### WHAT NEEDS TO BE DONE
Reproduce every line of the listing below verbatim, leaving out the pictures.

── GIVEN DATA

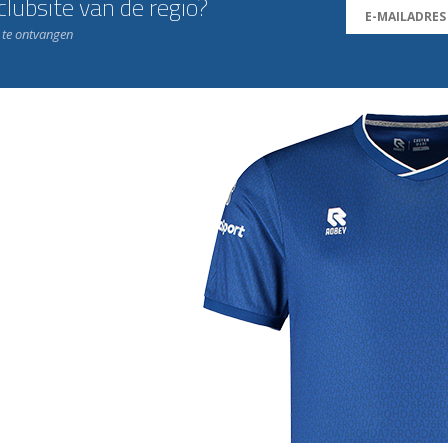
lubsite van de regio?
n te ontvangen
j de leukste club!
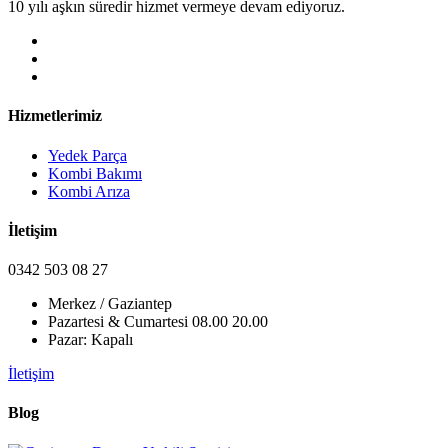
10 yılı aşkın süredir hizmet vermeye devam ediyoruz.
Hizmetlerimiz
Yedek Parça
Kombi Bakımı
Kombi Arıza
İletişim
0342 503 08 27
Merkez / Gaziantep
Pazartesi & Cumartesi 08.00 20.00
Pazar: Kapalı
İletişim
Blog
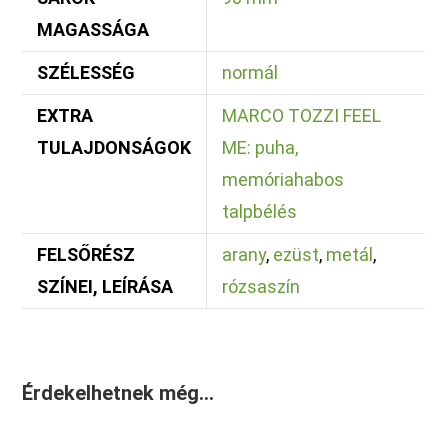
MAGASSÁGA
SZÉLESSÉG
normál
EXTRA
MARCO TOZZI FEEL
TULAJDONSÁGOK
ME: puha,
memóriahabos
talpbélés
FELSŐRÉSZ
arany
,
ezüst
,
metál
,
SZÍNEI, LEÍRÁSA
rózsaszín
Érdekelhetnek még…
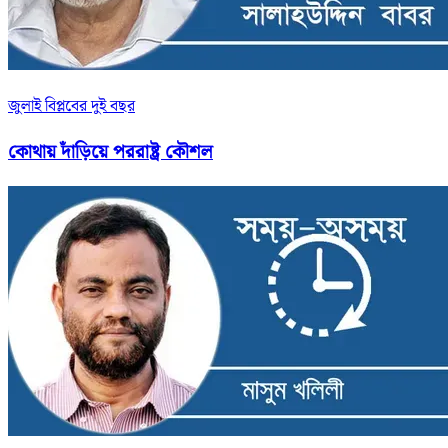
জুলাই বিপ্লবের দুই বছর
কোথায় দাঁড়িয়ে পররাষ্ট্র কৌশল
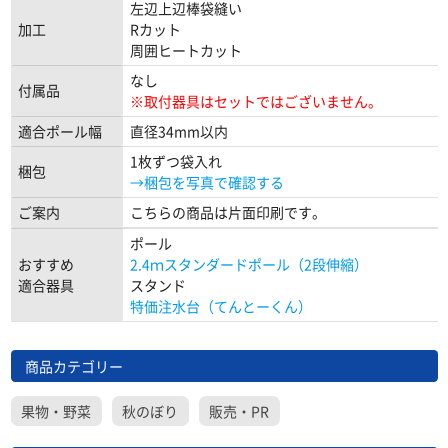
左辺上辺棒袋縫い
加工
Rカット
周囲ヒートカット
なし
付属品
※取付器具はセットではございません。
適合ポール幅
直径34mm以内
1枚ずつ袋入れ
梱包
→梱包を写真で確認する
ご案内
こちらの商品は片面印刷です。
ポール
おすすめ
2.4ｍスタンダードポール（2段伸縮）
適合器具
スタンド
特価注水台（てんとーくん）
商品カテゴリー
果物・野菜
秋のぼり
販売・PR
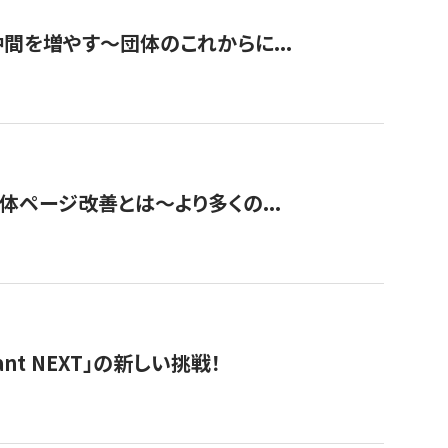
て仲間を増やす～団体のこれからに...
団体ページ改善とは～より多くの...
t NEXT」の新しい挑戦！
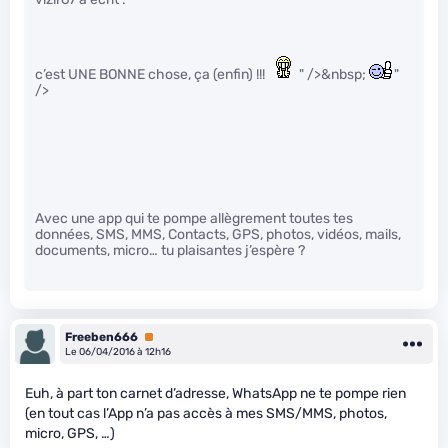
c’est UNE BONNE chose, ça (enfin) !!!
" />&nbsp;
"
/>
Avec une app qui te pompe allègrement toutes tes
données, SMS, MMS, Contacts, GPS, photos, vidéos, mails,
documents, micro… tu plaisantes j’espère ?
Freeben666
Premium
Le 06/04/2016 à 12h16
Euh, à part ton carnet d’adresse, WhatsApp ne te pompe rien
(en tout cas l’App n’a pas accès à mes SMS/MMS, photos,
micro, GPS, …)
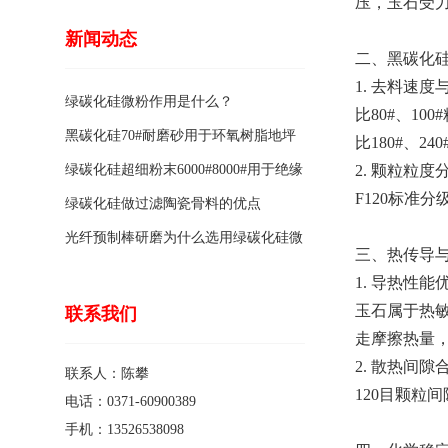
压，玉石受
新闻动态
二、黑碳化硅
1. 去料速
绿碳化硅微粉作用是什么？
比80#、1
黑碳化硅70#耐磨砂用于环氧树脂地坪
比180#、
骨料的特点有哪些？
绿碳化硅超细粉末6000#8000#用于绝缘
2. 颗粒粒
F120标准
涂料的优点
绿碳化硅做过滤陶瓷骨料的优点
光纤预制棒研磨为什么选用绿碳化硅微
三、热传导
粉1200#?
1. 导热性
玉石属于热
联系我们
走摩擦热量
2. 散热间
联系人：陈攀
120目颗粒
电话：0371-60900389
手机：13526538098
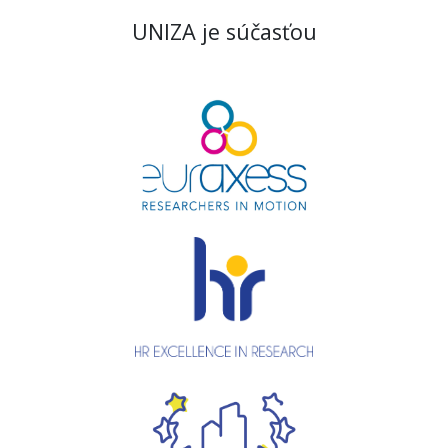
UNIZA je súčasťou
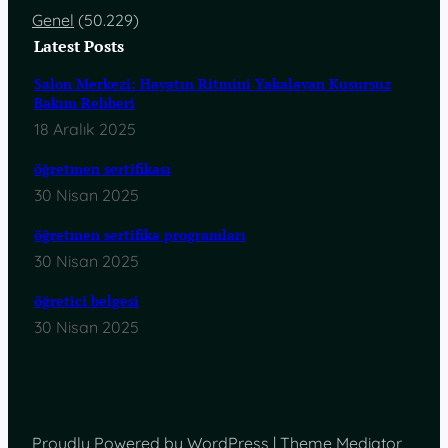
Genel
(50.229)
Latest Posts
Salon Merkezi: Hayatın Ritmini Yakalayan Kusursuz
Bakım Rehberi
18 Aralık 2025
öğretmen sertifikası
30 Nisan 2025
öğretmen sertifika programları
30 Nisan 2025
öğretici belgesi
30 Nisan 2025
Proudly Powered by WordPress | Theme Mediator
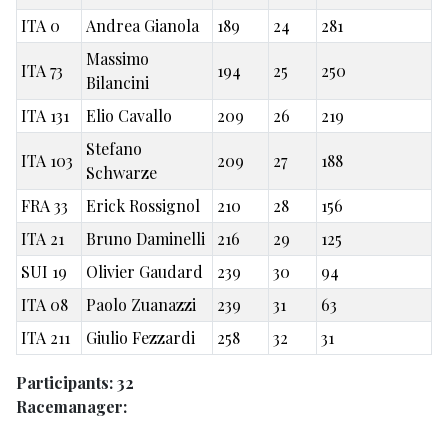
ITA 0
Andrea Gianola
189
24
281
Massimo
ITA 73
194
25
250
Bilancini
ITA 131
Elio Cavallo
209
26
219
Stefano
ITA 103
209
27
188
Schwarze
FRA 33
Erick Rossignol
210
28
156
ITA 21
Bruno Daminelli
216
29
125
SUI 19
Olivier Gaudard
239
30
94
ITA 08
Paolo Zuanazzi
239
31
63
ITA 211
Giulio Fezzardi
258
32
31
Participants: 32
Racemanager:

────

### TASK SOLUTION
lubsite van de regio?
n te ontvangen
j de leukste club!
10 yılı aşkın süredir hizmet vermeye devam ediyoruz.
Hizmetlerimiz
Yedek Parça
Kombi Bakımı
Kombi Arıza
İletişim
0342 503 08 27
Merkez / Gaziantep
Pazartesi & Cumartesi 08.00 20.00
Pazar: Kapalı
İletişim
Blog
MAGASSÁGA
SZÉLESSÉG
normál
EXTRA
MARCO TOZZI FEEL
TULAJDONSÁGOK
ME: puha,
memóriahabos
talpbélés
FELSŐRÉSZ
arany
,
ezüst
,
metál
,
SZÍNEI, LEÍRÁSA
rózsaszín
Érdekelhetnek még…
জুলাই বিপ্লবের দুই বছর
কোথায় দাঁড়িয়ে পররাষ্ট্র কৌশল
左辺上辺棒袋縫い
加工
Rカット
周囲ヒートカット
なし
付属品
※取付器具はセットではございません。
適合ポール幅
直径34mm以内
1枚ずつ袋入れ
梱包
→梱包を写真で確認する
ご案内
こちらの商品は片面印刷です。
ポール
おすすめ
2.4ｍスタンダードポール（2段伸縮）
適合器具
スタンド
特価注水台（てんとーくん）
商品カテゴリー
果物・野菜
秋のぼり
販売・PR
て仲間を増やす～団体のこれからに...
団体ページ改善とは～より多くの...
t NEXT」の新しい挑戦！
c’est UNE BONNE chose, ça (enfin) !!!
" />&nbsp;
"
/>
Avec une app qui te pompe allègrement toutes tes
données, SMS, MMS, Contacts, GPS, photos, vidéos, mails,
documents, micro… tu plaisantes j’espère ?
Freeben666
Premium
Le 06/04/2016 à 12h16
Euh, à part ton carnet d’adresse, WhatsApp ne te pompe rien
(en tout cas l’App n’a pas accès à mes SMS/MMS, photos,
micro, GPS, …)
压，玉石受
新闻动态
二、黑碳化硅
1. 去料速
绿碳化硅微粉作用是什么？
比80#、1
黑碳化硅70#耐磨砂用于环氧树脂地坪
比180#、
骨料的特点有哪些？
绿碳化硅超细粉末6000#8000#用于绝缘
2. 颗粒粒
F120标准
涂料的优点
绿碳化硅做过滤陶瓷骨料的优点
光纤预制棒研磨为什么选用绿碳化硅微
三、热传导
粉1200#?
1. 导热性
玉石属于热
联系我们
走摩擦热量
2. 散热间
联系人：陈攀
120目颗粒
电话：0371-60900389
手机：13526538098
UNIZA je súčasťou
Genel
(50.229)
Latest Posts
Salon Merkezi: Hayatın Ritmini Yakalayan Kusursuz
Bakım Rehberi
18 Aralık 2025
öğretmen sertifikası
30 Nisan 2025
öğretmen sertifika programları
30 Nisan 2025
öğretici belgesi
30 Nisan 2025
Proudly Powered by WordPress | Theme Mediator
ITA 0
Andrea Gianola
189
24
281
Massimo
ITA 73
194
25
250
Bilancini
ITA 131
Elio Cavallo
209
26
219
Stefano
ITA 103
209
27
188
Schwarze
FRA 33
Erick Rossignol
210
28
156
ITA 21
Bruno Daminelli
216
29
125
SUI 19
Olivier Gaudard
239
30
94
ITA 08
Paolo Zuanazzi
239
31
63
ITA 211
Giulio Fezzardi
258
32
31
Participants: 32
Racemanager:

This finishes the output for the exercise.